Page excerpt.
##############################
Only one victim.
The words ‘only one victim’ rolled around in my brain while I tossed and turned in my bed last night.
Twenty-five year old bus driver Shane Piche pled guilty to raping a fourteen year old girl in June 2018. Last Thursday, he was sentenced to probation by New York Supreme Court Judge, Judge James P. McClusky. He also has to register as a Level 1 sex offender, someone who is described as someone with a low risk to reoffend.
Piche’s attorney is quoted in a CNN article saying, “He’s on the sex offender registry for a long time. Maybe not the rest of his life because of the level, but this isn’t something that didn’t cause him pain, and this isn’t something that didn’t have consequences.”
Oh really? Why does his pain even matter? Why does his pain matter more than the victim’s?
And now for the most infuriating part, according to the Daily Times, “Judge McClusky said because Piche had no prior arrests and there was only one victim in this plea, Level 1 was more appropriate.”
Only one victim.
Those words were still rolling around in my head this morning while I was unpacking my delivery of catheters that show up on my doorstep every month — you know, the ones that show up because I have scar tissue from when someone touched me where they weren’t supposed to. It occurred to me, while looking down at this box on my bathroom floor and thinking about this fourteen year old survivor, that while I’ve talked and written about the emotional toll that rape and abuse takes on a person, I’ve never discussed the financial portion of what it takes for this one victim (me) to live the life I want.
So today I’m going to throw numbers at you. Not the typical statistics, and not my normal writing, but money.
##############################
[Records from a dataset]

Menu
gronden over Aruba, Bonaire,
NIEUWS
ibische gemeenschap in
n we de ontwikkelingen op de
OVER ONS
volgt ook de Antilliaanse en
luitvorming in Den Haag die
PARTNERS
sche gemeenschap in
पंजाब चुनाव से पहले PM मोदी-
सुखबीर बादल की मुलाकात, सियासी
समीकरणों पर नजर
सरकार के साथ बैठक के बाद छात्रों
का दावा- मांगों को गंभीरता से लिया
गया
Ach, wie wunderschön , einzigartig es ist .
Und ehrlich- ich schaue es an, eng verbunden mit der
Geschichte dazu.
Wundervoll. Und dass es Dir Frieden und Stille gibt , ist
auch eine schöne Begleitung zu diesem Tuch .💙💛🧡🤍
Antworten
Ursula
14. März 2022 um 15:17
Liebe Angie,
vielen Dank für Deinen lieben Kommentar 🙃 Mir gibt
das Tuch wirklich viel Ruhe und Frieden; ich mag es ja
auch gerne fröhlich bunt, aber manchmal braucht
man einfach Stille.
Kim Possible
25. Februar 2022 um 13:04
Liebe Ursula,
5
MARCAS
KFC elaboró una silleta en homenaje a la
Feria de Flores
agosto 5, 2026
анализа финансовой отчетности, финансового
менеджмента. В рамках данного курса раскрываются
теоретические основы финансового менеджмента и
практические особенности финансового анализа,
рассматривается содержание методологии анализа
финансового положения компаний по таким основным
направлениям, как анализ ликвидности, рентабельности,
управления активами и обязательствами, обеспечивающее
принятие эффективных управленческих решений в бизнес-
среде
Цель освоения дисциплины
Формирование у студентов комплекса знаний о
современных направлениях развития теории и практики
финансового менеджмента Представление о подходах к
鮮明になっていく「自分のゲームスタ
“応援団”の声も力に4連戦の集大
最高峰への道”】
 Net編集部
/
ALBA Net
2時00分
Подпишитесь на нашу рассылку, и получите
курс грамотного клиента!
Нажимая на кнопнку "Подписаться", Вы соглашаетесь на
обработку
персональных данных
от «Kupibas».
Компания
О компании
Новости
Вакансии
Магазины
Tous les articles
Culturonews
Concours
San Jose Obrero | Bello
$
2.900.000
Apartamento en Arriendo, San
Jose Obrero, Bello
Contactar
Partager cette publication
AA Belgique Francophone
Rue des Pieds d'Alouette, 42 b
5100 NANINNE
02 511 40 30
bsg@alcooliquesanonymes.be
##############################
Action item. Set down, word for word, the passage of the sentencing essay that runs from "And now for" up to and including "life I want.".

Result of the exercise.
And now for the most infuriating part, according to the Daily Times, “Judge McClusky said because Piche had no prior arrests and there was only one victim in this plea, Level 1 was more appropriate.”
Only one victim.
Those words were still rolling around in my head this morning while I was unpacking my delivery of catheters that show up on my doorstep every month — you know, the ones that show up because I have scar tissue from when someone touched me where they weren’t supposed to. It occurred to me, while looking down at this box on my bathroom floor and thinking about this fourteen year old survivor, that while I’ve talked and written about the emotional toll that rape and abuse takes on a person, I’ve never discussed the financial portion of what it takes for this one victim (me) to live the life I want.